Never ones to issue statements or dictate meaning, Fischli and Weiss pondered questions great and small, sometimes imitating whimsical philosophers. Perhaps in part because they were a team of two, they challenged the idea of dualism, a cornerstone of Western thought. In one way or another, everything the artists produced playfully unravels what they understood to be “popular opposites”—labor versus leisure, fiction versus reality, kitsch versus beauty, and the banal versus the sublime, among others. Fischli and Weiss undid false divisions with the conviction that bewilderment itself might be a desirable state. They aimed to confuse hierarchies and values by creating systems doomed to fail and found beauty in states of imminent collapse.
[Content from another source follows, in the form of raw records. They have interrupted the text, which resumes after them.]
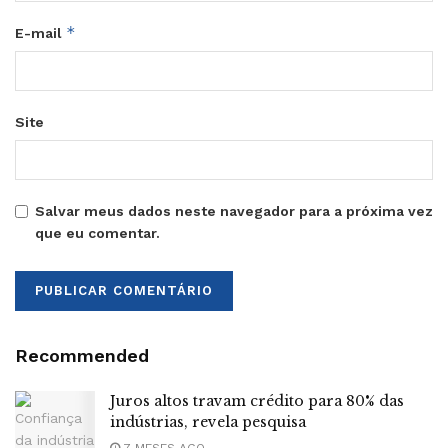
*
E-mail
Site
Salvar meus dados neste navegador para a próxima vez
que eu comentar.
Recommended
Juros altos travam crédito para 80% das
indústrias, revela pesquisa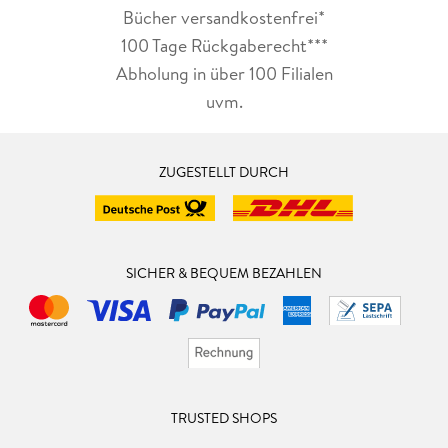
Bücher versandkostenfrei*
100 Tage Rückgaberecht***
Abholung in über 100 Filialen
uvm.
ZUGESTELLT DURCH
SICHER & BEQUEM BEZAHLEN
TRUSTED SHOPS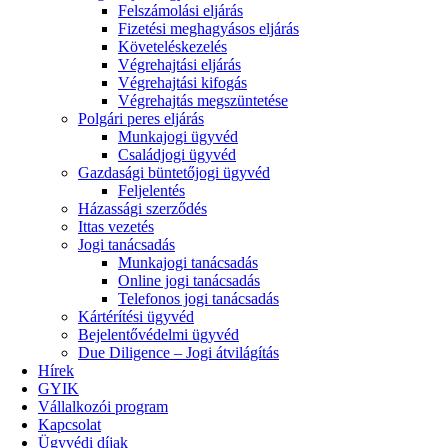
Felszámolási eljárás
Fizetési meghagyásos eljárás
Követeléskezelés
Végrehajtási eljárás
Végrehajtási kifogás
Végrehajtás megszüntetése
Polgári peres eljárás
Munkajogi ügyvéd
Családjogi ügyvéd
Gazdasági büntetőjogi ügyvéd
Feljelentés
Házassági szerződés
Ittas vezetés
Jogi tanácsadás
Munkajogi tanácsadás
Online jogi tanácsadás
Telefonos jogi tanácsadás
Kártérítési ügyvéd
Bejelentővédelmi ügyvéd
Due Diligence – Jogi átvilágítás
Hírek
GYIK
Vállalkozói program
Kapcsolat
Ügyvédi díjak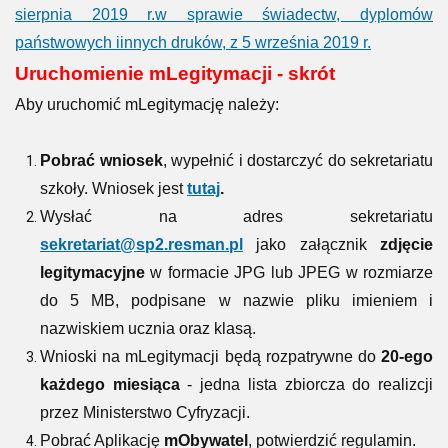
sierpnia 2019 r.w sprawie świadectw, dyplomów
państwowych iinnych druków, z 5 września 2019 r.
Uruchomienie mLegitymacji - skrót
Aby uruchomić mLegitymację należy:
Pobrać wniosek
, wypełnić i dostarczyć do sekretariatu
szkoły. Wniosek jest
tutaj
.
Wysłać na adres sekretariatu
sekretariat@sp2.resman.pl
jako załącznik
zdjęcie
legitymacyjne
w formacie JPG lub JPEG w rozmiarze
do 5 MB, podpisane w nazwie pliku imieniem i
nazwiskiem ucznia oraz klasą.
Wnioski na mLegitymacji będą rozpatrywne do
20-ego
każdego miesiąca
- jedna lista zbiorcza do realizcji
przez Ministerstwo Cyfryzacji.
Pobrać Aplikację
mObywatel
, potwierdzić regulamin.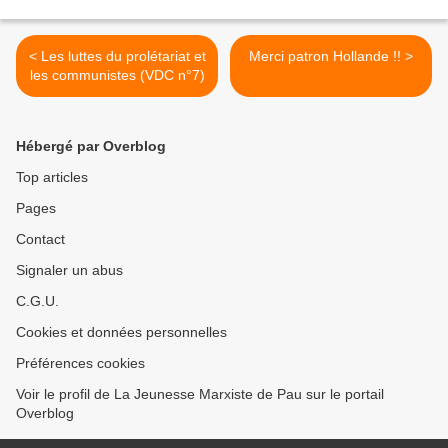
< Les luttes du prolétariat et
Merci patron Hollande !! >
les communistes (VDC n°7)
Hébergé par Overblog
Top articles
Pages
Contact
Signaler un abus
C.G.U.
Cookies et données personnelles
Préférences cookies
Voir le profil de La Jeunesse Marxiste de Pau sur le portail
Overblog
This retrospective brings together over three hundred sculptures, photographs, videos, and installations to form the most complete overview of the artists’ work to date. The presentation is not organized chronologically—instead, selections from each of Fischli and Weiss’s major series appear alongside works from other points in their career, creating dialogues that span the pair’s history of working together. This arrangement reflects the overlapping structure of their production and underscores the coherence of their diverse oeuvre. In this way, the exhibition encapsulates their collaboration, bringing into focus the incisive conversation the two artists sustained for thirty-three years.
Initially planned during David Weiss’s lifetime, Peter Fischli David Weiss: How to Work Better is organized by Nancy Spector, Deputy Director and Jennifer and David Stockman Chief Curator, and Nat Trotman, Curator, Performance and Media, in close collaboration with Peter Fischli.
To coincide with this exhibition, two public works by Fischli and Weiss will appear on the streets of New York. From February 5 to May 1, Public Art Fund presents the text-based monument to labor How to Work Better (1991) as a wall mural at the corner of Houston and Mott Streets. At 11:57 pm nightly throughout February, the video Büsi (Kitty) (2001) will appear in Times Square as part of Times Square Arts’ Midnight Moment program.
The exhibition opens at the Guggenheim February 5 and runs until April 27.